The 1935 Wayne Tartars football team represented Wayne University (later renamed Wayne State University) as an independent during the 1935 college football season. In their fourth year under head coach Joe Gembis, the Tartars compiled a 5–2–1 record and shut out four of eight opponents.

Fred Bens was the team captain. The team played its four home games at Kelsey Field located at the corner of Fourth and Lysander in Detroit and used an old house for lockers, showers, equipment and training rooms.

▸ Task set
**1.** Please copy from the passage on the 1935 Wayne Tartars, beginning at the words "The 1935 Wayne" and ending after the words "and training rooms.".
**2.** Translate this sentence from the Wayne Tartars passage into Spanish: "In their fourth year under head coach Joe Gembis, the Tartars compiled a 5–2–1 record and shut out four of eight opponents."

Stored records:
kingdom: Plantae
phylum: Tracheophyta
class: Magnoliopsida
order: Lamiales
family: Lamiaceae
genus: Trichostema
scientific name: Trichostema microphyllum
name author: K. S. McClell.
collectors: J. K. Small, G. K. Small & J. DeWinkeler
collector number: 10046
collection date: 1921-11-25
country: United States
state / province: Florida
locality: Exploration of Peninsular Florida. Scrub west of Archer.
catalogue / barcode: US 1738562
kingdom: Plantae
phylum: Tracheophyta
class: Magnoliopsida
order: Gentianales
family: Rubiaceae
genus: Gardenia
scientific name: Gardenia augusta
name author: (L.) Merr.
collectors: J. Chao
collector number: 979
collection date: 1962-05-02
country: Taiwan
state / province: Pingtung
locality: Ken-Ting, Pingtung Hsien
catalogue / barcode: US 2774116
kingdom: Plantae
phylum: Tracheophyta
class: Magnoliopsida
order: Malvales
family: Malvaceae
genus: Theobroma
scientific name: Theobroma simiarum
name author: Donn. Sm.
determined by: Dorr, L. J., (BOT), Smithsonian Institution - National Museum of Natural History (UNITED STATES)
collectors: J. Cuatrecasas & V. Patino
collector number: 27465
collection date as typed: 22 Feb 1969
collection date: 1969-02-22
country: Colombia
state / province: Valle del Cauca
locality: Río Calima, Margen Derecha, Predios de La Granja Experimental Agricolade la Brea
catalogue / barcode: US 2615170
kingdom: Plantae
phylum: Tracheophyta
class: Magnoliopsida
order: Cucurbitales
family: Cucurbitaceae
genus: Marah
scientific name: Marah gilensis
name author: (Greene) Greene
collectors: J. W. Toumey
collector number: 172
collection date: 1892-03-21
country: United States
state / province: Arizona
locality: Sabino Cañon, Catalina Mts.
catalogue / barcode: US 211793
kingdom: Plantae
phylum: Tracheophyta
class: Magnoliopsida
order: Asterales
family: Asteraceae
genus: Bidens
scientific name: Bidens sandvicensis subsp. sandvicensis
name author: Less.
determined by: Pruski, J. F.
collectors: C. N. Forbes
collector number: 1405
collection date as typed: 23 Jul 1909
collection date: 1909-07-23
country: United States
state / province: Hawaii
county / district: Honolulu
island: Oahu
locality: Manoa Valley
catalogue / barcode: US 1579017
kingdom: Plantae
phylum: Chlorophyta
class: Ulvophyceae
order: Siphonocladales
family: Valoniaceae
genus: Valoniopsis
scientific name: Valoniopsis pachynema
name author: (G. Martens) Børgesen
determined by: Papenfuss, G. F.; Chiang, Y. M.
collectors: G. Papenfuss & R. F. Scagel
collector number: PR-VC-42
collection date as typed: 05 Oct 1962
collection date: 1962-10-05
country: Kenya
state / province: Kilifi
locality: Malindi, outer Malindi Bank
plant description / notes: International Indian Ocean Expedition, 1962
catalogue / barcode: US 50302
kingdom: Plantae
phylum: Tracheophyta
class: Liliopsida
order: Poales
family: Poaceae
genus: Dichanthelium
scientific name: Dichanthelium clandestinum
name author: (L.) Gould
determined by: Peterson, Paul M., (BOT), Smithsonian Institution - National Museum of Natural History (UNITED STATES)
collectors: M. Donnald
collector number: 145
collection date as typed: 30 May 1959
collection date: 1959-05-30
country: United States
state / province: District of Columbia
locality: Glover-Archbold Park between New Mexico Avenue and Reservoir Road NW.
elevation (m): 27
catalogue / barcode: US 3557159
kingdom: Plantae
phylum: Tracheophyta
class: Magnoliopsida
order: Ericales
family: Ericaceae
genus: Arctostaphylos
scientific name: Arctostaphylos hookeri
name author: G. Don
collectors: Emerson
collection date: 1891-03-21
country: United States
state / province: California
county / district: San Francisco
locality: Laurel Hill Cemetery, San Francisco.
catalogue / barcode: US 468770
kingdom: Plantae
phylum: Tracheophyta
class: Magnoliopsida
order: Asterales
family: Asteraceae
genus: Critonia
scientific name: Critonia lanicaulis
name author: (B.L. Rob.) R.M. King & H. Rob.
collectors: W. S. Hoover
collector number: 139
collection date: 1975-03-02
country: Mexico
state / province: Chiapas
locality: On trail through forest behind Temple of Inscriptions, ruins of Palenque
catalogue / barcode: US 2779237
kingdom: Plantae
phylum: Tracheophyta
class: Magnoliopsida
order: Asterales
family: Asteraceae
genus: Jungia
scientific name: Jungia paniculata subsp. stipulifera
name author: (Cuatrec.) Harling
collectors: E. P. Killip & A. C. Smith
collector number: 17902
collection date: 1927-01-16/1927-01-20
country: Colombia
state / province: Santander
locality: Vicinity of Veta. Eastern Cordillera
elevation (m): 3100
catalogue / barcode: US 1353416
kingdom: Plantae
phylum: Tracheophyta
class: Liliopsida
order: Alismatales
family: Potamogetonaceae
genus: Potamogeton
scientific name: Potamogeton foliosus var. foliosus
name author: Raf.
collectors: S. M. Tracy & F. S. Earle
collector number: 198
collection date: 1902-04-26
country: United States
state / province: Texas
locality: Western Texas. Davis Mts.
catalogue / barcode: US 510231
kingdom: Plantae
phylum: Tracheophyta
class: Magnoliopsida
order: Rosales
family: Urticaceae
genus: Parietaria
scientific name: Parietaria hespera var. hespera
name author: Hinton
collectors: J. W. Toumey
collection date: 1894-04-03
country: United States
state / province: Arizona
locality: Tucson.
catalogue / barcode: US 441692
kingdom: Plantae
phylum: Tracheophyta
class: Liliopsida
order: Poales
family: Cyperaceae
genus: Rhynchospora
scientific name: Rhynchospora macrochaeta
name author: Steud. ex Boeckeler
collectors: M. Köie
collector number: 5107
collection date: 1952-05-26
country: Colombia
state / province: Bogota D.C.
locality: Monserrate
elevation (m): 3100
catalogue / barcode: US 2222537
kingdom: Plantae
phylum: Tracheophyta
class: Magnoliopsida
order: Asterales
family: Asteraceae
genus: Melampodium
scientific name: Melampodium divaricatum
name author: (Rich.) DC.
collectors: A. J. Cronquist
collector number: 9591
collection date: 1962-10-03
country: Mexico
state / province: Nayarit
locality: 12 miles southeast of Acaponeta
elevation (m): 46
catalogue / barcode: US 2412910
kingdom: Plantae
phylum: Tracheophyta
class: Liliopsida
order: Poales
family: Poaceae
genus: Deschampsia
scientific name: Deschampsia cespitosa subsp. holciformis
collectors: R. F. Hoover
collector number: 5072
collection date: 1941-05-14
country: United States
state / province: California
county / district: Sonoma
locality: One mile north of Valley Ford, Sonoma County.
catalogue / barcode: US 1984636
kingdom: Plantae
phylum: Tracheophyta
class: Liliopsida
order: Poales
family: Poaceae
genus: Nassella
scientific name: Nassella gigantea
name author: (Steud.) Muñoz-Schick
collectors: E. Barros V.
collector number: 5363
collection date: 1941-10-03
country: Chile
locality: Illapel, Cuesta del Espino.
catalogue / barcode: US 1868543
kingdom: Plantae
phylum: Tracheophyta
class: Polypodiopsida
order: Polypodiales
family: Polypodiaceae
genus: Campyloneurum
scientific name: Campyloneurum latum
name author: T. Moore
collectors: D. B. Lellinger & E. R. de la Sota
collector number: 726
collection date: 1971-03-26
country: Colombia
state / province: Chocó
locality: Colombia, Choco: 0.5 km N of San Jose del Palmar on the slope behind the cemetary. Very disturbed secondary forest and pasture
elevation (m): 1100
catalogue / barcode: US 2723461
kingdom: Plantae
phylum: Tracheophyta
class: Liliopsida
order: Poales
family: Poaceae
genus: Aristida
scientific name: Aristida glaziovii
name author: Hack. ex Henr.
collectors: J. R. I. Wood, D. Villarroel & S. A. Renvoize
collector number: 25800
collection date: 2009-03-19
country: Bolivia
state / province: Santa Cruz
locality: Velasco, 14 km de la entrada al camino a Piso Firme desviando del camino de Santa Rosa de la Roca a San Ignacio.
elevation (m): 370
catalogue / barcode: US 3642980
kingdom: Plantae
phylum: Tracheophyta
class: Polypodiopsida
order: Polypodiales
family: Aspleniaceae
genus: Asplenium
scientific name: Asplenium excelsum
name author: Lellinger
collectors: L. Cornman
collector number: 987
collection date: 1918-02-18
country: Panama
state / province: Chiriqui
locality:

▸ Answers provided
**1.**
The 1935 Wayne Tartars football team represented Wayne University (later renamed Wayne State University) as an independent during the 1935 college football season. In their fourth year under head coach Joe Gembis, the Tartars compiled a 5–2–1 record and shut out four of eight opponents.

Fred Bens was the team captain. The team played its four home games at Kelsey Field located at the corner of Fourth and Lysander in Detroit and used an old house for lockers, showers, equipment and training rooms.

**2.** En su cuarto año bajo el entrenador en jefe Joe Gembis, los Tartars lograron un récord de 5–2–1 y blanquearon a cuatro de ocho rivales.